The old .22
By Craig Owensby
Way in the back of my gun safe, behind a shotgun I don’t use any more and several bricks of .22 rimfire that I bought during the last shortage, there’s a rifle that hasn’t been fired in close to 50 years. Nothing really special about it, just another bolt-action single-shot beginner’s .22, but I value it over any other firearm I own, because it’s my first gun and the one I learned to shoot on.
It’s a Springfield 120A, bought in a country general store years ago, and I see from looking around online that it’s not exactly rare. As far as I can tell, this model was made from the late 1940s to the early 70s, sometimes under other names. There’s no telling how many tin cans have met their end at the hands of a kid with one.

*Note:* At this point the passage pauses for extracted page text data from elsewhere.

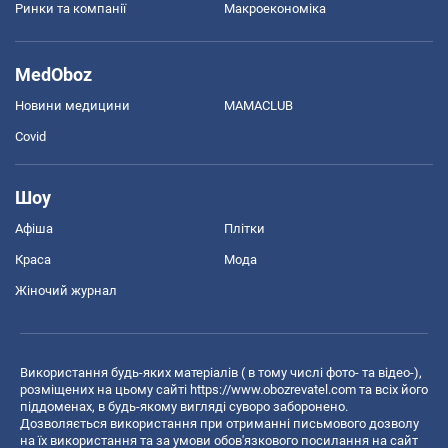
Ринки та компанії
Макроекономіка
MedOboz
Новини медицини
MAMACLUB
Covid
Шоу
Афіша
Плітки
Краса
Мода
Жіночий журнал
Використання будь-яких матеріалів ( в тому числі фото- та відео-),
розміщених на цьому сайті
https://www.obozrevatel.com
та всіх його
піддоменах, в будь-якому вигляді суворо заборонено.
Дозволяється використання при отриманні письмового дозволу
на їх використання та за умови обов'язкового посилання на сайт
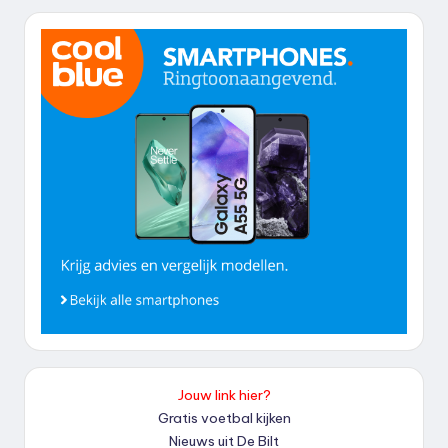
Jouw link hier?
Gratis voetbal kijken
Nieuws uit De Bilt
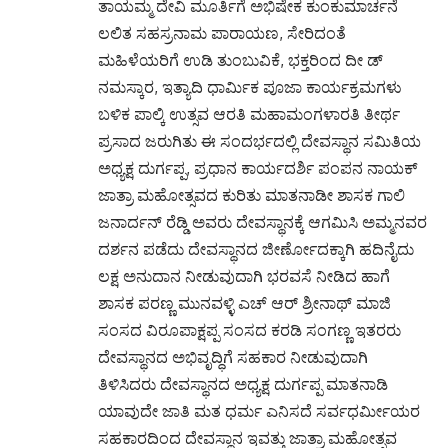
ತಾಯಮ್ಮ ದೇವಿ ಮೂರ್ತಿಗೆ ಅಭಿಷೇಕ ಕುಂಕುಮಾರ್ಚನೆ
ಲಲಿತ ಸಹಸ್ರನಾಮ ಪಾರಾಯಣ, ಸೇರಿದಂತೆ
ಮಹಿಳೆಯರಿಗೆ ಉಡಿ ತುಂಬುವಿಕೆ, ಭಕ್ತರಿಂದ ದೀ ಡ್
ನಮಸ್ಕಾರ, ಇತ್ಯಾದಿ ಧಾರ್ಮಿಕ ಪೂಜಾ ಕಾರ್ಯಕ್ರಮಗಳು
ಬಳಿಕ ಪಾಲ್ಕಿ ಉತ್ಸವ ಆರತಿ ಮಹಾಮಂಗಳಾರತಿ ತೀರ್ಥ
ಪ್ರಸಾದ ಜರುಗಿತು ಈ ಸಂದರ್ಭದಲ್ಲಿ ದೇವಸ್ಥಾನ ಸಮಿತಿಯ
ಅಧ್ಯಕ್ಷ ದುರ್ಗಪ್ಪ, ಪ್ರಧಾನ ಕಾರ್ಯದರ್ಶಿ ಪಂಪನ ನಾಯಕ್
ಜಾತ್ರಾ ಮಹೋತ್ಸವದ ಕುರಿತು ಮಾತನಾಡೀ ಶಾಸಕ ಗಾಲಿ
ಜನಾರ್ದನ್ ರೆಡ್ಡಿ ಅವರು ದೇವಸ್ಥಾನಕ್ಕೆ ಆಗಮಿಸಿ ಅಮ್ಮನವರ
ದರ್ಶನ ಪಡೆದು ದೇವಸ್ಥಾನದ ಜೀರ್ಣೋದಕ್ಕಾಗಿ ಹದಿನೈದು
ಲಕ್ಷ ಅನುದಾನ ನೀಡುವುದಾಗಿ ಭರವಸೆ ನೀಡಿದ ಹಾಗೆ
ಶಾಸಕ ಪರಣ್ಣ ಮುನವಳ್ಳಿ ಎಚ್ ಆರ್ ಶ್ರೀನಾಥ್ ಮಾಜಿ
ಸಂಸದ ವಿರೂಪಾಕ್ಷಪ್ಪ ಸಂಸದ ಕರಡಿ ಸಂಗಣ್ಣ ಇತರರು
ದೇವಸ್ಥಾನದ ಅಭಿವೃದ್ಧಿಗೆ ಸಹಕಾರ ನೀಡುವುದಾಗಿ
ತಿಳಿಸಿದರು ದೇವಸ್ಥಾನದ ಅಧ್ಯಕ್ಷ ದುರ್ಗಪ್ಪ ಮಾತನಾಡಿ
ಯಾವುದೇ ಜಾತಿ ಮತ ಧರ್ಮ ಎನಿಸದೆ ಸರ್ವಧರ್ಮೀಯರ
ಸಹಕಾರದಿಂದ ದೇವಸ್ಥಾನ ಇವತ್ತು ಜಾತ್ರಾ ಮಹೋತ್ಸವ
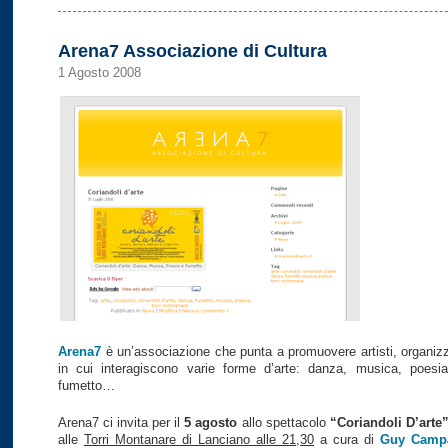
Arena7 Associazione di Cultura
1 Agosto 2008
Arena7
è un’associazione che punta a promuovere artisti, organiz
in cui interagiscono varie forme d’arte: danza, musica, poesia,
fumetto…
Arena7 ci invita per il
5 agosto
allo spettacolo
“Coriandoli D’arte
alle
Torri Montanare di Lanciano alle 21,30
a cura di
Guy Camp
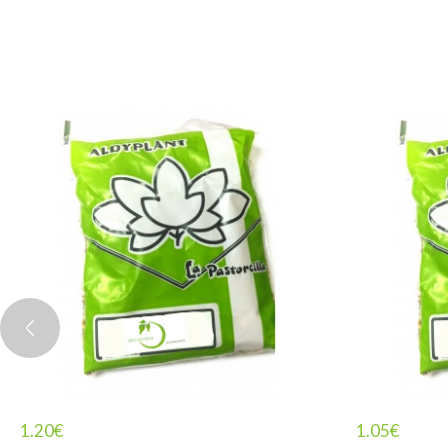
1.20
€
1.05
€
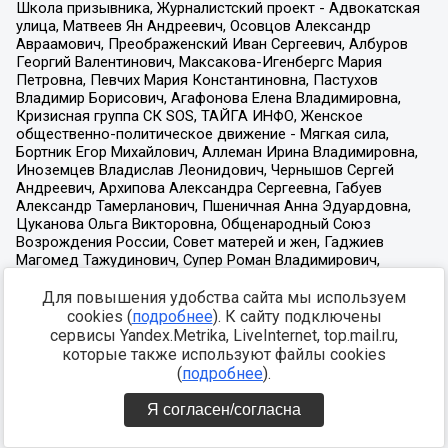
Для повышения удобства сайта мы используем
cookies (
подробнее
). К сайту подключены
сервисы Yandex.Metrika, LiveInternet, top.mail.ru,
которые также используют файлы cookies
(
подробнее
).
Я согласен/согласна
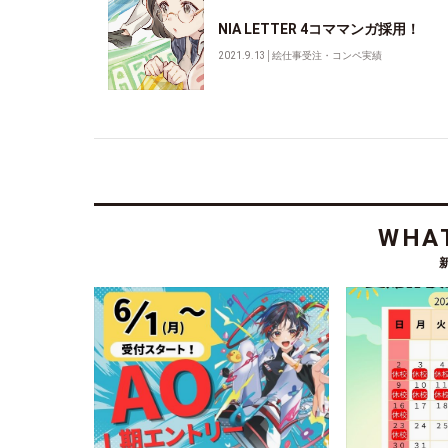
NIA LETTER 4コママンガ採用！
2021.9.13
│
絵仕事受注・コンペ実績
WHAT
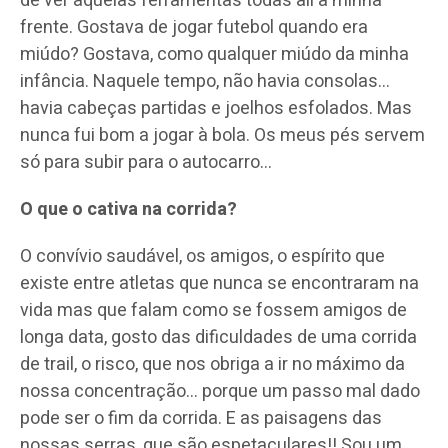
de ver aquelas ferramentas todas ali à minha
frente. Gostava de jogar futebol quando era
miúdo? Gostava, como qualquer miúdo da minha
infância. Naquele tempo, não havia consolas…
havia cabeças partidas e joelhos esfolados. Mas
nunca fui bom a jogar à bola. Os meus pés servem
só para subir para o autocarro…
O que o cativa na corrida?
O convívio saudável, os amigos, o espírito que
existe entre atletas que nunca se encontraram na
vida mas que falam como se fossem amigos de
longa data, gosto das dificuldades de uma corrida
de trail, o risco, que nos obriga a ir no máximo da
nossa concentração… porque um passo mal dado
pode ser o fim da corrida. E as paisagens das
nossas serras, que são espetaculares!! Sou um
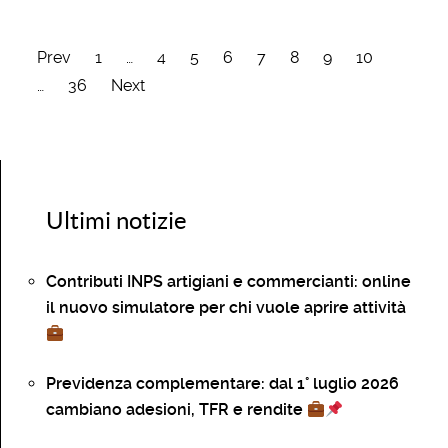
Prev
1
…
4
5
6
7
8
9
10
…
36
Next
Ultimi notizie
Contributi INPS artigiani e commercianti: online
il nuovo simulatore per chi vuole aprire attività
Previdenza complementare: dal 1° luglio 2026
cambiano adesioni, TFR e rendite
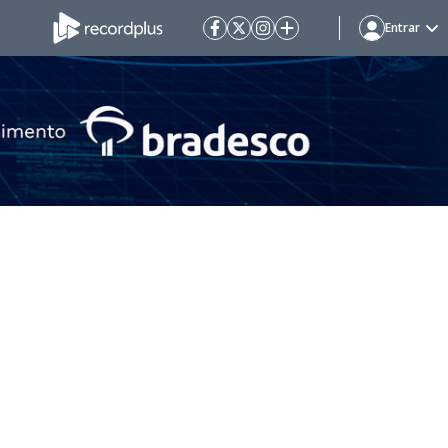
Entrar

That was how we did it. Anyway, my brother and I each got one for Christmas in, if I’m figuring it right, 1966. We spent a lot of time at the edge of the woods behind the house with a pile of dirt for a backstop, prone on the grass and lining up our shots ever so carefully. Fifty cents was a lot of money to us back then, and that’s what a box of .22 shorts cost at the Western Auto, so we had to make each shot count. And it was serious business. Our ex-Marine dad made sure all the safety rules were drilled into us before we could even think about shooting, and to this day I can’t pick up a gun of any kind without checking the action to make sure it’s clear.
Later on, I hunted rabbits and squirrel with that rifle, and dispatched a few groundhogs that had gotten into the garden, but eventually the little .22 got put away. I did a lot of shooting in a lot of places after that, everything from a competition air rifle to a Civil War cannon, but the Springfield stayed in my parents’ shed. When it came time to teach my own son, we were two states away and the gun I learned on was in no shape to use.

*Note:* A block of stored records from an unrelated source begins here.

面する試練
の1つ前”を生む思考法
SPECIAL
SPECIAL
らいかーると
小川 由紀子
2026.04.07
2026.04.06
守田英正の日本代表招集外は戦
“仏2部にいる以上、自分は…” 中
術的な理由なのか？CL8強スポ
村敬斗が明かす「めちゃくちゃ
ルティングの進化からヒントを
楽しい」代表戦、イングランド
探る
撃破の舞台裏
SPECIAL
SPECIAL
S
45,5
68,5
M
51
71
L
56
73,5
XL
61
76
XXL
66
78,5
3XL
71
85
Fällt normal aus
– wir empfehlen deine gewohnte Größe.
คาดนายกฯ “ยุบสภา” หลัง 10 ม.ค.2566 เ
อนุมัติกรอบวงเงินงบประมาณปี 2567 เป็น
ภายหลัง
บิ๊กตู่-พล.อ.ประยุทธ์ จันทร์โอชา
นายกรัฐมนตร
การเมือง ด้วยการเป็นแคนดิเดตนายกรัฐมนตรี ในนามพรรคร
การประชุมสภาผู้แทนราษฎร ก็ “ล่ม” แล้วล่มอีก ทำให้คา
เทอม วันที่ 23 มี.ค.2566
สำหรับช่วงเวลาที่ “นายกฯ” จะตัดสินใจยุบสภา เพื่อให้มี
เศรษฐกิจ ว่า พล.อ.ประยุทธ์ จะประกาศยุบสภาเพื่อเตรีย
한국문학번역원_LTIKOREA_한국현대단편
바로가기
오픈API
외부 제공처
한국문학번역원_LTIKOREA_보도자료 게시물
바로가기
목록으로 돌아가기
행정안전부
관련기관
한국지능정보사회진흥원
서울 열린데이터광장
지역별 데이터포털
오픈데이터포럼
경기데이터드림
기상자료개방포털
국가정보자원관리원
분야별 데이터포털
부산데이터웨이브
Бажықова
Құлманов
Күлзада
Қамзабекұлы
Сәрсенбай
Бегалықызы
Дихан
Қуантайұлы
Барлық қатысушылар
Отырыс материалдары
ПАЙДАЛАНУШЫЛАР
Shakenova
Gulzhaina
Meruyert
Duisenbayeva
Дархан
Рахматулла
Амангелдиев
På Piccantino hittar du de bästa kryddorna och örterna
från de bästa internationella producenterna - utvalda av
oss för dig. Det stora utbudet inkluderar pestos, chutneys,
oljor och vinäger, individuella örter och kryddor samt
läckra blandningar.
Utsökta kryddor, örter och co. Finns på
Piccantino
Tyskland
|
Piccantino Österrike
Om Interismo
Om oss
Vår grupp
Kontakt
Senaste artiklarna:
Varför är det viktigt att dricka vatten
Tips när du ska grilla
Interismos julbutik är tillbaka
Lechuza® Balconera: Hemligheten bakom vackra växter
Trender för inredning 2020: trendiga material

It came back to me a few years ago, with the butt plate broken and the rear sight missing and the bore nearly shot out, a little surface rust and all around worn and tired. I meant to clean it up and never did. There were no kids coming up in the family and a lot else to do rather than work on a beat-up old gun I wasn’t going to shoot much anyway.

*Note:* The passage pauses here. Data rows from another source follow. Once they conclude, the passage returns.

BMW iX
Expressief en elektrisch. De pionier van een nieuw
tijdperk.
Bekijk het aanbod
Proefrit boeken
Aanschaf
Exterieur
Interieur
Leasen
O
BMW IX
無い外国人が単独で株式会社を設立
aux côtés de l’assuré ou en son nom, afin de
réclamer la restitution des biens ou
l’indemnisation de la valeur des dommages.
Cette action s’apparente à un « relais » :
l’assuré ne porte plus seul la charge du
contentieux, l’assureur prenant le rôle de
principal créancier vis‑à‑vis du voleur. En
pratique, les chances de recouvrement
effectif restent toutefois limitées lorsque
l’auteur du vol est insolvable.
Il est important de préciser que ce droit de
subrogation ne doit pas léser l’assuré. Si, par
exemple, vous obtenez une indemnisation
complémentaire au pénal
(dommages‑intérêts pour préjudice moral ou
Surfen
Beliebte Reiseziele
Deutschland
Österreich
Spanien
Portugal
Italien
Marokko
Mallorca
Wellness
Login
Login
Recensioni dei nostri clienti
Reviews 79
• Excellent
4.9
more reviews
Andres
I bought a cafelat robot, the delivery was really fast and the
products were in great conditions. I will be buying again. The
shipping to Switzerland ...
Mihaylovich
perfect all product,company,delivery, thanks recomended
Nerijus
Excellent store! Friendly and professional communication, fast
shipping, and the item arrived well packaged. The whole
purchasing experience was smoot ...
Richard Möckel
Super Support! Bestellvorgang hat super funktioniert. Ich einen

Finally, early this spring, motivation arrived. An old friend who doesn’t shoot has 11-year-old twins, and they’re interested in learning. Their mother wants to wait until they turn 12, so I have all summer to get the old bolt-action back into working condition and maybe get it out to the range for a little practice. A lot of years have passed since I’ve shot it, but I’m pretty sure I’ll remember what to do.